◆ What is needed
Your copy should hold exactly the lines from the one containing "drag(143, 216, 282, 225)" through the last line of the entries, and no pictures.

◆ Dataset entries
((
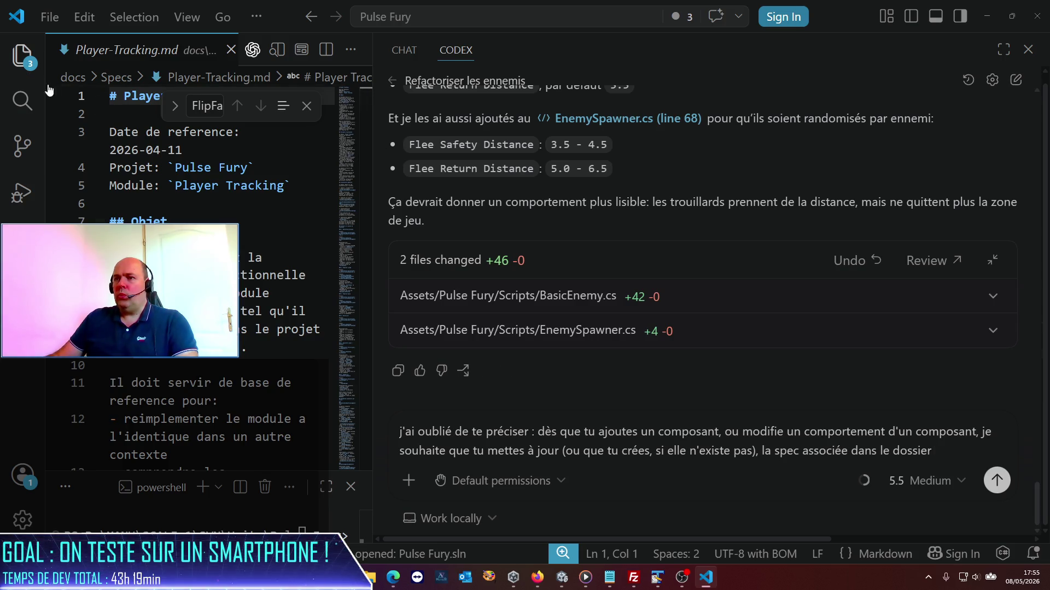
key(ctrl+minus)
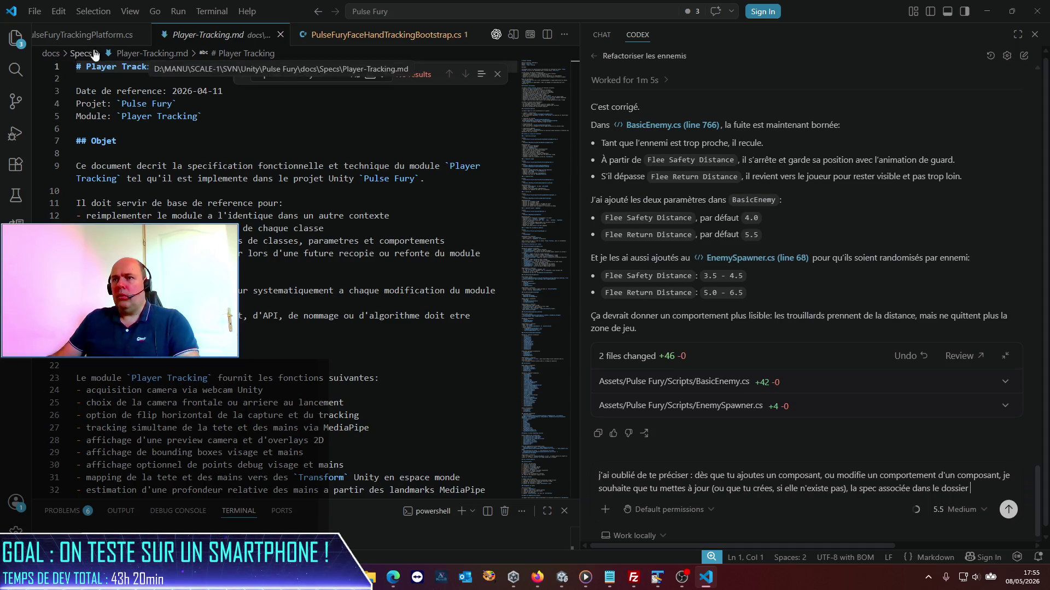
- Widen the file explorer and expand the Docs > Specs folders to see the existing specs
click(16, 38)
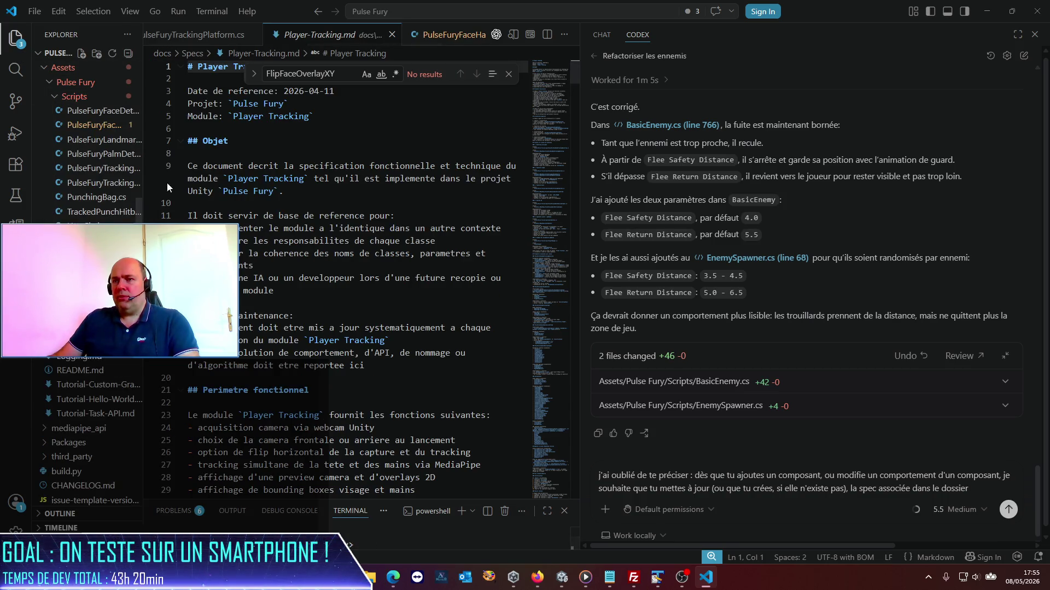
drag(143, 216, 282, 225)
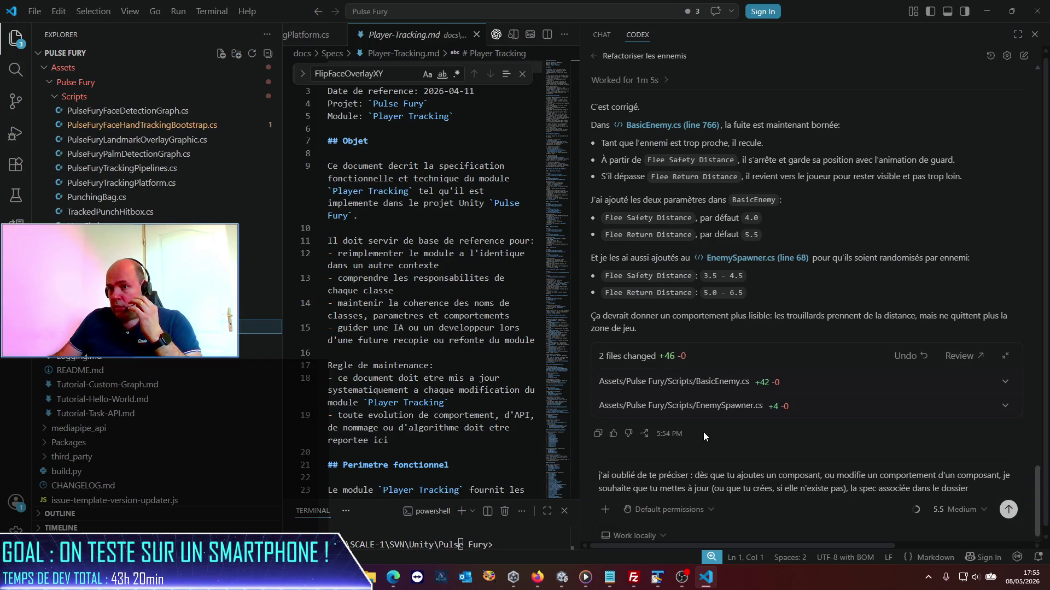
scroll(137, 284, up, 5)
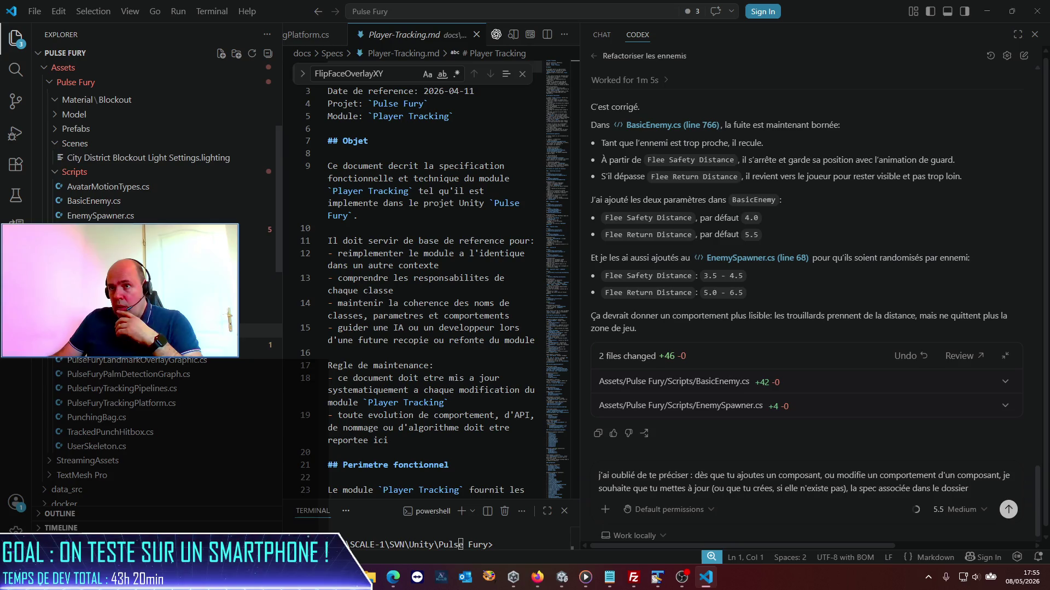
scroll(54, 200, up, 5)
))
◆ Expected answer
drag(143, 216, 282, 225)
scroll(137, 284, up, 5)
scroll(54, 200, up, 5)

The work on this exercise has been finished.